After that? Fun, fun, fun. Starting with a little observing. While there’d been clouds threatening all afternoon, we got a small respite just after dark. Amazingly, the stars of summer are now on the rise—where did spring go?—and the roll-off adjacent to the main building was opened so we could view, first, M13 with a good, old Meade Research Grade 12-inch Newtonian. Looked pretty sweet. So did M57—till errant drops of rain began to fall. Still we watched, viewing that smoky donut as drops began to plunk on the long Newtonian’s tube.

Thankfully, the sprinkle was just that and soon passed. The clouds didn’t, however, and our looks at M13 and M57 (and Jupiter and Venus, too) turned out to be all the observing we did for the star party portion of the 2015 Apollo Rendezvous. We were hardly done for the night, though.

What came next was a little discrete imbibing, first inside the building, and then, when the shower passed, outside under the (occasionally visible) stars. I was touched when I was presented with a bottle of my old favorite, Rebel Yell, and I told all and sundry, “After I get home, if I hear anybody say anything bad about Yankees, I will FIGHT THEM.” As with beer, I am not much of a whiskey drinker now, but I’d be lying if I told you I didn’t enjoy a couple of drinks. 

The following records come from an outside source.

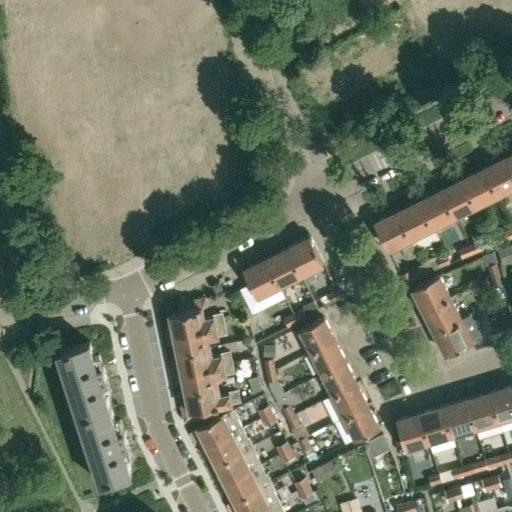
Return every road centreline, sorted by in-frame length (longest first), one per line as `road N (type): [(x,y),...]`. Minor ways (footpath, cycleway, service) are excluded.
road 1 (residential): [(511,357),(418,385),(393,352),(317,196)]
road 2 (residential): [(198,511),(150,415),(127,290)]
road 3 (residential): [(317,196),(511,96)]
road 4 (residential): [(127,290),(317,196)]
road 5 (residential): [(317,196),(260,67),(249,0)]
road 6 (residential): [(0,312),(127,290)]
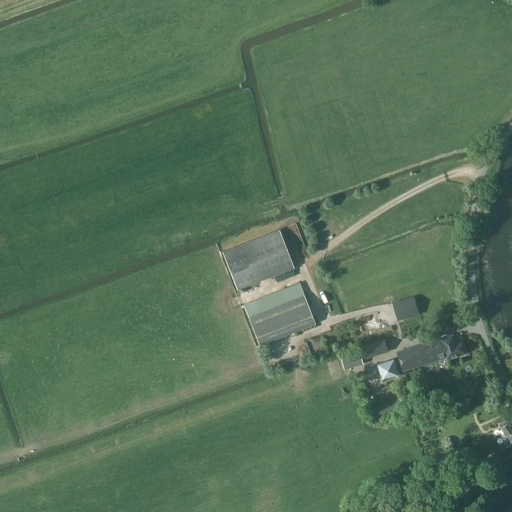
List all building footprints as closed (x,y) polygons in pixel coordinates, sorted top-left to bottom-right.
[(222,253),(237,290),(292,268),(278,231),(222,253)] [(259,346),(315,324),(304,296),(248,318),(259,346)] [(399,321),(420,314),(414,297),(393,303),(399,321)] [(447,360),(465,354),(461,341),(457,342),(454,334),(441,338),(398,352),(404,371),(447,358),(447,360)] [(388,351),(385,340),(361,347),(364,359),(388,351)] [(345,370),(364,364),(361,351),(341,356),(345,370)] [(377,422),(405,411),(401,400),(373,410),(377,422)] [(502,427),(501,428),(509,439),(504,442),(508,447),(511,444),(511,424),(510,422),(509,422),(507,419),(499,424),(502,427)]
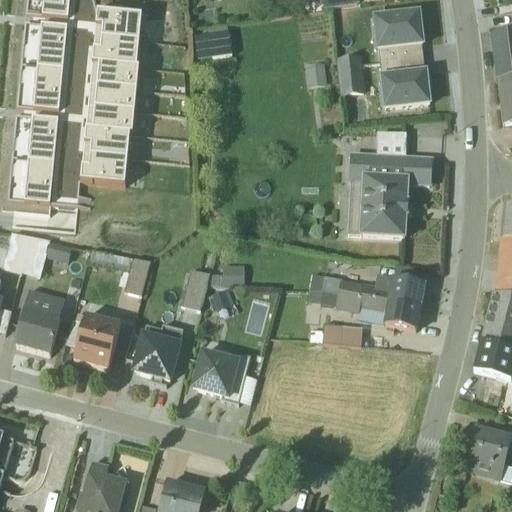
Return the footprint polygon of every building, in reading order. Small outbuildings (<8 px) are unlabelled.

The Merry Go Round Observatory...
And so it went for a couple of hours, until close to 11 p.m. We talked of everything from the price of a good eyepiece to the depredations of the Little Grey Dudes from Zeta Reticuli II before the festivities began to break up.

Oh, lest I forget, the MVAS puts on quite a spread for their Star-b-que. I had to limit myself to a bunless veggie dog (sigh) and small portions of a side item or two, but you can bet I was badly tempted by the huge array of luscious looking food at the potluck.

All too soon, it was time to scurry back to the Holiday Inn Express to get a few hours sleep before my 10:20 flight out of Dayton to Atlanta. Which was not too bad. The worst thing that happened was that I was charged 20 bucks in ATL for Kind Bar, a bag of low fat chips, and a magazine. My flights were on time and I reached Mobile Regional on schedule in mid-afternoon.

Thanks especially to Linda for arranging my trip and making sure I had everything I needed—for making my visit to Ohio so easy, that is. Thanks also to the rest of the MVAS membership and the Boonshoft staff for just being so darned nice.

Would I like to go back to the Apollo Rendezvous some day? You’re darned right I would. As I not so subtly hinted to the MVAS folks, I’d love to. We are lucky today that we have many great clubs in this country that are doing exemplary work. I must say, however, that the MVAS ranks with the very best, and that their Apollo Rendezvous is one of the most fun events it’s been my pleasure to attend.